Problem statement:
In the material below, take the lines from the one containing "ых компаний" through the one containing "あらすじ&結末までのネタバレと感想", both included, and give them as a JSON list of strings with one string per line, omitting blank lines and the picture markers.

Exercise input:
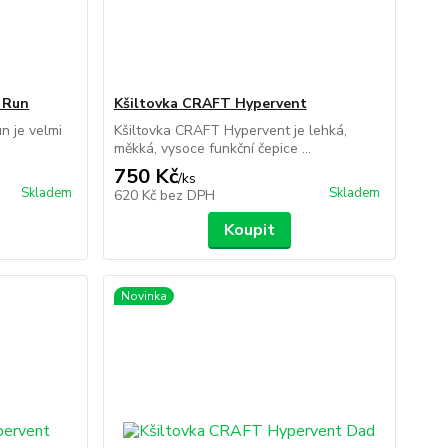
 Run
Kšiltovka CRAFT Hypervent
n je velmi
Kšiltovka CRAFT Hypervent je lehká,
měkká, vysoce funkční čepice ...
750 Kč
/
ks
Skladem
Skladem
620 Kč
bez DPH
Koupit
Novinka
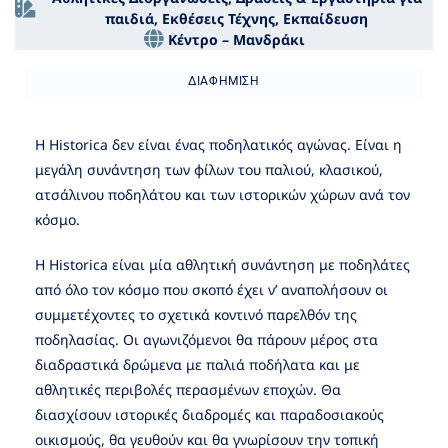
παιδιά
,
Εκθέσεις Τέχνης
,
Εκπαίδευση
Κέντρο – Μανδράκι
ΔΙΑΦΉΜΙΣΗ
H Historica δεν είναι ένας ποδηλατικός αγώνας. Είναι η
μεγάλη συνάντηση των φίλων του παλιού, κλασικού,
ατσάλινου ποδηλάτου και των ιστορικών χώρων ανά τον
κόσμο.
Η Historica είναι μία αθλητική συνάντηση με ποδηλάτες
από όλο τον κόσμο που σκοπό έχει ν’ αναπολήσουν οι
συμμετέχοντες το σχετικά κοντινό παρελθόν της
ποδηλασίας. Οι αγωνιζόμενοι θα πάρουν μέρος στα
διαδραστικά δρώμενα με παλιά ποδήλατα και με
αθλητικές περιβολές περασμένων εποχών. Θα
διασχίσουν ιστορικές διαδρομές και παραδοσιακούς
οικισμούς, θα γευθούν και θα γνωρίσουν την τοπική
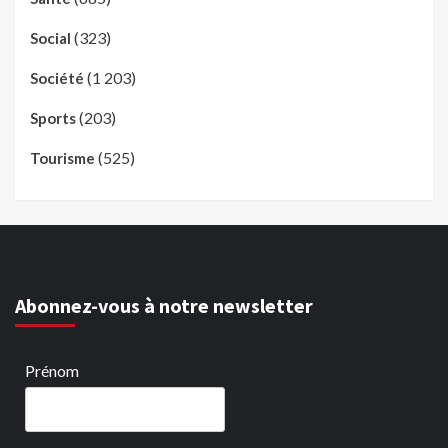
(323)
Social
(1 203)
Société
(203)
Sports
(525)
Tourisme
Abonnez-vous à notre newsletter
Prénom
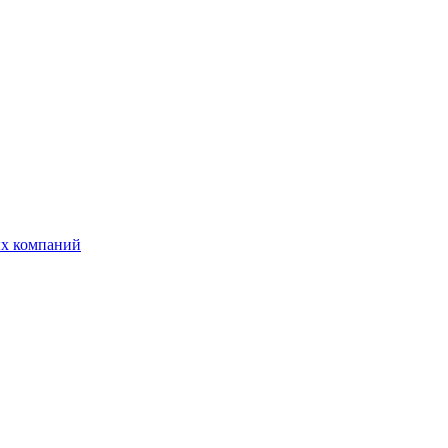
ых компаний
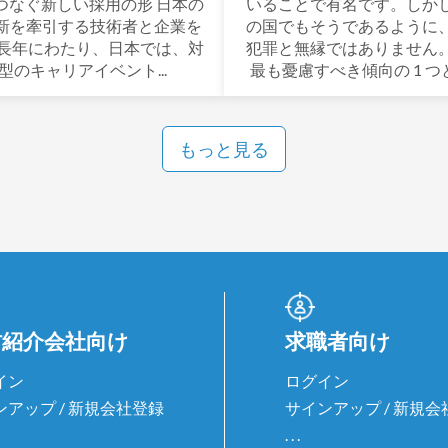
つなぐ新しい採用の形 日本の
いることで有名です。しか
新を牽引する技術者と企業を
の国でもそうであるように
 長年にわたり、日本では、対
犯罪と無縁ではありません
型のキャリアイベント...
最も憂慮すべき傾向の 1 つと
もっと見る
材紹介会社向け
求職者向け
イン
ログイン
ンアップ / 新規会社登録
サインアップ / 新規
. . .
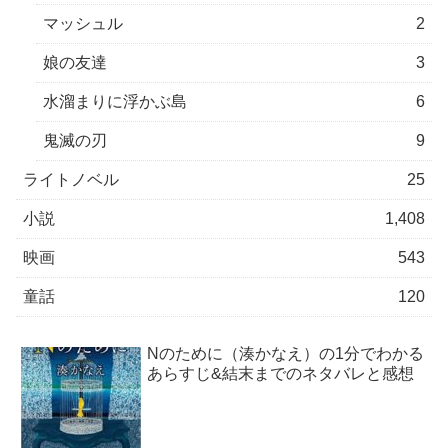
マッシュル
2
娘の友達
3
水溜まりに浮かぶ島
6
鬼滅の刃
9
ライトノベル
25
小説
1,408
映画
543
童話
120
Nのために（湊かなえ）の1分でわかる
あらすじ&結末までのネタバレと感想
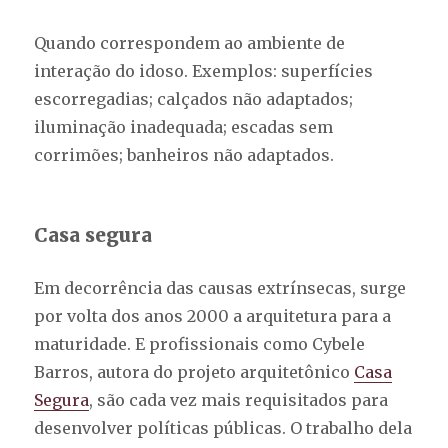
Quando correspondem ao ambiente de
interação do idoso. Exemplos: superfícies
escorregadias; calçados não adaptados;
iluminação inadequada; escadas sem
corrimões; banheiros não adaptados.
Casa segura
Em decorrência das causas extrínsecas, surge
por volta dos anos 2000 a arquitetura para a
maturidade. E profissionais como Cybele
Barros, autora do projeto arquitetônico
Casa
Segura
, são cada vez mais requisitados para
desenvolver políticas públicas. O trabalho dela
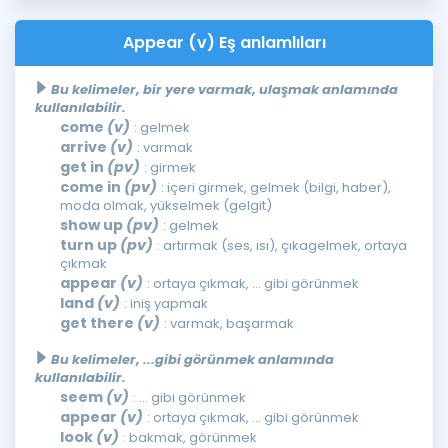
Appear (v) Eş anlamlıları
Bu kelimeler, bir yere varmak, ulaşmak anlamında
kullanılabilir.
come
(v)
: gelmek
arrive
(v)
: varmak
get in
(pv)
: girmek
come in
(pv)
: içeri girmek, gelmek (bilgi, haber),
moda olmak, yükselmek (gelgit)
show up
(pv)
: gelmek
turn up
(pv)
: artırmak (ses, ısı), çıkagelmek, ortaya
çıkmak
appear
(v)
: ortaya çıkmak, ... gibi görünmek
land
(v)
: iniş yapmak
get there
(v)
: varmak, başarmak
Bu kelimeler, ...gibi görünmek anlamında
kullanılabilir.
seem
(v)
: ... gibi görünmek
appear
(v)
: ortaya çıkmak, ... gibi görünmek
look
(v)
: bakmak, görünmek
* * *
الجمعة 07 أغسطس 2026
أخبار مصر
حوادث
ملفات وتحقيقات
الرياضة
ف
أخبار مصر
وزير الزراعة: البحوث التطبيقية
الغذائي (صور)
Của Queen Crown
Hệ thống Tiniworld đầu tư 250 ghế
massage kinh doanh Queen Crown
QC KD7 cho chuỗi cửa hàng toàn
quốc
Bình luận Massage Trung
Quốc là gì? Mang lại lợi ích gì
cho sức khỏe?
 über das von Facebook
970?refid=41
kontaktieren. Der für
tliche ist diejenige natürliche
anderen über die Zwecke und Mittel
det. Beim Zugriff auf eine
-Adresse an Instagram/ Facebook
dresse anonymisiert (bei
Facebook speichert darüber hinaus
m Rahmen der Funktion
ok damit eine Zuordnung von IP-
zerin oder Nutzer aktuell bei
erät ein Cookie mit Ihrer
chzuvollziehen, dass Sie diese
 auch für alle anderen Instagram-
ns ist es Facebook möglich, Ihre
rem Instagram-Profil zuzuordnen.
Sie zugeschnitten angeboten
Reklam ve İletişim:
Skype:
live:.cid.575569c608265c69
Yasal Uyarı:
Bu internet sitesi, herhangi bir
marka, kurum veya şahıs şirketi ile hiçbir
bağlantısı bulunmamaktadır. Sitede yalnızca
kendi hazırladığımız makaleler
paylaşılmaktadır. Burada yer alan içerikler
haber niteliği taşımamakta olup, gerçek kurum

Response to this task:
[
  "ых компаний",
  "つなぐ新しい採用の形 日本の",
  "いることで有名です。しか",
  "新を牽引する技術者と企業を",
  "の国でもそうであるように",
  " 長年にわたり、日本では、対",
  "犯罪と無縁ではありません",
  "型のキャリアイベント...",
  "最も憂慮すべき傾向の 1 つと",
  "もっと見る",
  "材紹介会社向け",
  "求職者向け",
  "イン",
  "ログイン",
  "ンアップ / 新規会社登録",
  "サインアップ / 新規",
  ". . .",
  "マッシュル",
  "2",
  "娘の友達",
  "3",
  "水溜まりに浮かぶ島",
  "6",
  "鬼滅の刃",
  "9",
  "ライトノベル",
  "25",
  "小説",
  "1,408",
  "映画",
  "543",
  "童話",
  "120",
  "Nのために（湊かなえ）の1分でわかる",
  "あらすじ&結末までのネタバレと感想"
]